- **Task prompt**
Copy out the lines below word for word, leaving out the pictures.

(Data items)

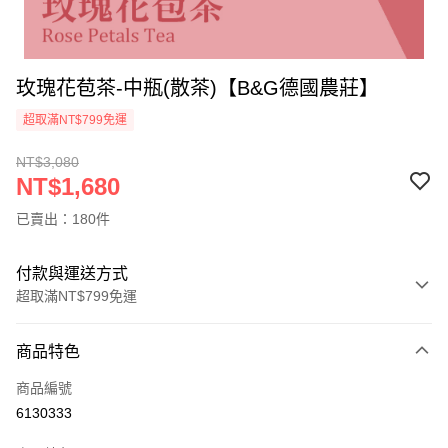
玫瑰花苞茶-中瓶(散茶)【B&G德國農莊】
超取滿NT$799免運
NT$3,080
NT$1,680
已賣出：180件
付款與運送方式
超取滿NT$799免運
付款方式
商品特色
信用卡一次付款
商品編號
信用卡分期付款
6130333
3 期 0 利率 每期
NT$560
21家銀行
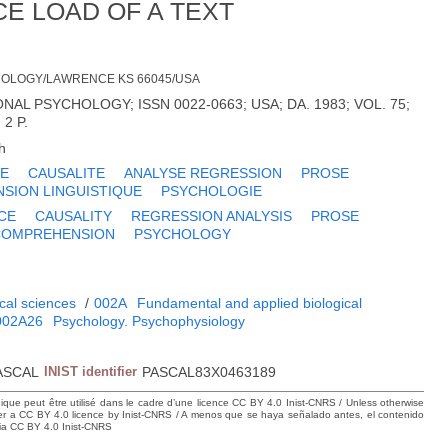
E LOAD OF A TEXT
CHOLOGY/LAWRENCE KS 66045/USA
AL PSYCHOLOGY; ISSN 0022-0663; USA; DA. 1983; VOL. 75;
 2 P.
h
CE
CAUSALITE
ANALYSE REGRESSION
PROSE
SION LINGUISTIQUE
PSYCHOLOGIE
CE
CAUSALITY
REGRESSION ANALYSIS
PROSE
COMPREHENSION
PSYCHOLOGY
cal sciences
/
002A
Fundamental and applied biological
002A26
Psychology. Psychophysiology
ASCAL
INIST identifier
PASCAL83X0463189
hique peut être utilisé dans le cadre d’une licence CC BY 4.0 Inist-CNRS / Unless otherwise
der a CC BY 4.0 licence by Inist-CNRS / A menos que se haya señalado antes, el contenido
ncia CC BY 4.0 Inist-CNRS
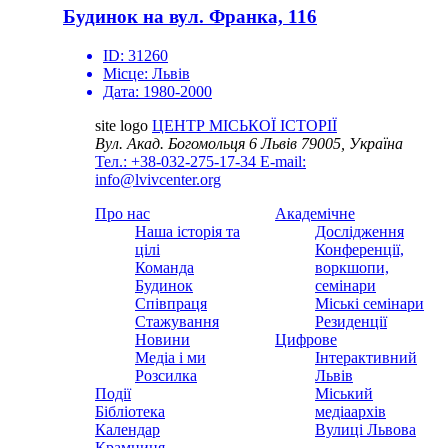
Будинок на вул. Франка, 116
ID:
31260
Місце:
Львів
Дата:
1980-2000
site logo
ЦЕНТР МІСЬКОЇ ІСТОРІЇ
Вул. Акад. Богомольця 6
Львів 79005, Україна
Тел.: +38-032-275-17-34
E-mail:
info@lvivcenter.org
Про нас
Академічне
Наша історія та
Дослідження
цілі
Конференції,
Команда
воркшопи,
Будинок
семінари
Співпраця
Міські семінари
Стажування
Резиденції
Новини
Цифрове
Медіа і ми
Інтерактивний
Розсилка
Львів
Події
Міський
Бібліотека
медіаархів
Календар
Вулиці Львова
Крамниця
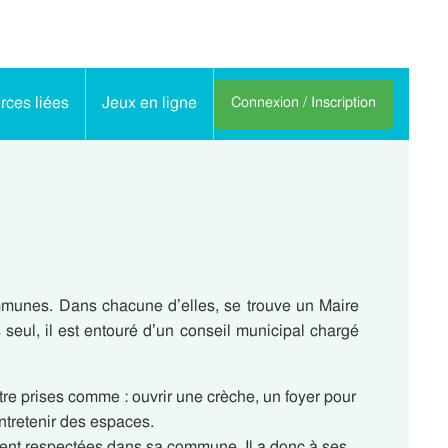
ces liées
Jeux en ligne
Connexion / Inscription
munes. Dans chacune d’elles, se trouve un Maire
as seul, il est entouré d’un conseil municipal chargé
re prises comme : ouvrir une crèche, un foyer pour
ntretenir des espaces.
oient respectées dans sa commune. Il a donc à ses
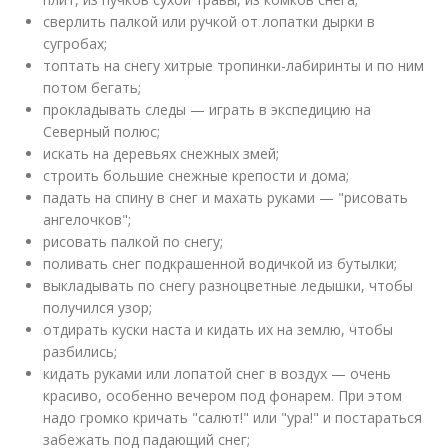
сверлить палкой или ручкой от лопатки дырки в
сугробах;
топтать на снегу хитрые тропинки-лабиринты и по ним
потом бегать;
прокладывать следы — играть в экспедицию на
Северный полюс;
искать на деревьях снежных змей;
строить большие снежные крепости и дома;
падать на спину в снег и махать руками — "рисовать
ангелочков";
рисовать палкой по снегу;
поливать снег подкрашенной водичкой из бутылки;
выкладывать по снегу разноцветные ледышки, чтобы
получился узор;
отдирать куски наста и кидать их на землю, чтобы
разбились;
кидать руками или лопатой снег в воздух — очень
красиво, особенно вечером под фонарем. При этом
надо громко кричать "салют!" или "ура!" и постараться
забежать под падающий снег;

- **Response to this task**
玫瑰花苞茶-中瓶(散茶)【B&G德國農莊】
超取滿NT$799免運
NT$3,080
NT$1,680
已賣出：180件
付款與運送方式
超取滿NT$799免運
付款方式
商品特色
信用卡一次付款
商品編號
信用卡分期付款
6130333
3 期 0 利率 每期
NT$560
21家銀行
E LOAD OF A TEXT
CHOLOGY/LAWRENCE KS 66045/USA
AL PSYCHOLOGY; ISSN 0022-0663; USA; DA. 1983; VOL. 75;
 2 P.
h
CE
CAUSALITE
ANALYSE REGRESSION
PROSE
SION LINGUISTIQUE
PSYCHOLOGIE
CE
CAUSALITY
REGRESSION ANALYSIS
PROSE
COMPREHENSION
PSYCHOLOGY
cal sciences
/
002A
Fundamental and applied biological
002A26
Psychology. Psychophysiology
ASCAL
INIST identifier
PASCAL83X0463189
hique peut être utilisé dans le cadre d’une licence CC BY 4.0 Inist-CNRS / Unless otherwise
der a CC BY 4.0 licence by Inist-CNRS / A menos que se haya señalado antes, el contenido
ncia CC BY 4.0 Inist-CNRS
Будинок на вул. Франка, 116
ID:
31260
Місце:
Львів
Дата:
1980-2000
site logo
ЦЕНТР МІСЬКОЇ ІСТОРІЇ
Вул. Акад. Богомольця 6
Львів 79005, Україна
Тел.: +38-032-275-17-34
E-mail:
info@lvivcenter.org
Про нас
Академічне
Наша історія та
Дослідження
цілі
Конференції,
Команда
воркшопи,
Будинок
семінари
Співпраця
Міські семінари
Стажування
Резиденції
Новини
Цифрове
Медіа і ми
Інтерактивний
Розсилка
Львів
Події
Міський
Бібліотека
медіаархів
Календар
Вулиці Львова
Крамниця
ces liées
Jeux en ligne
Connexion / Inscription
munes. Dans chacune d’elles, se trouve un Maire
as seul, il est entouré d’un conseil municipal chargé
re prises comme : ouvrir une crèche, un foyer pour
ntretenir des espaces.
oient respectées dans sa commune. Il a donc à ses
сверлить палкой или ручкой от лопатки дырки в
сугробах;
топтать на снегу хитрые тропинки-лабиринты и по ним
потом бегать;
прокладывать следы — играть в экспедицию на
Северный полюс;
искать на деревьях снежных змей;
строить большие снежные крепости и дома;
падать на спину в снег и махать руками — "рисовать
ангелочков";
рисовать палкой по снегу;
поливать снег подкрашенной водичкой из бутылки;
выкладывать по снегу разноцветные ледышки, чтобы
получился узор;
отдирать куски наста и кидать их на землю, чтобы
разбились;
кидать руками или лопатой снег в воздух — очень
красиво, особенно вечером под фонарем. При этом
надо громко кричать "салют!" или "ура!" и постараться
забежать под падающий снег;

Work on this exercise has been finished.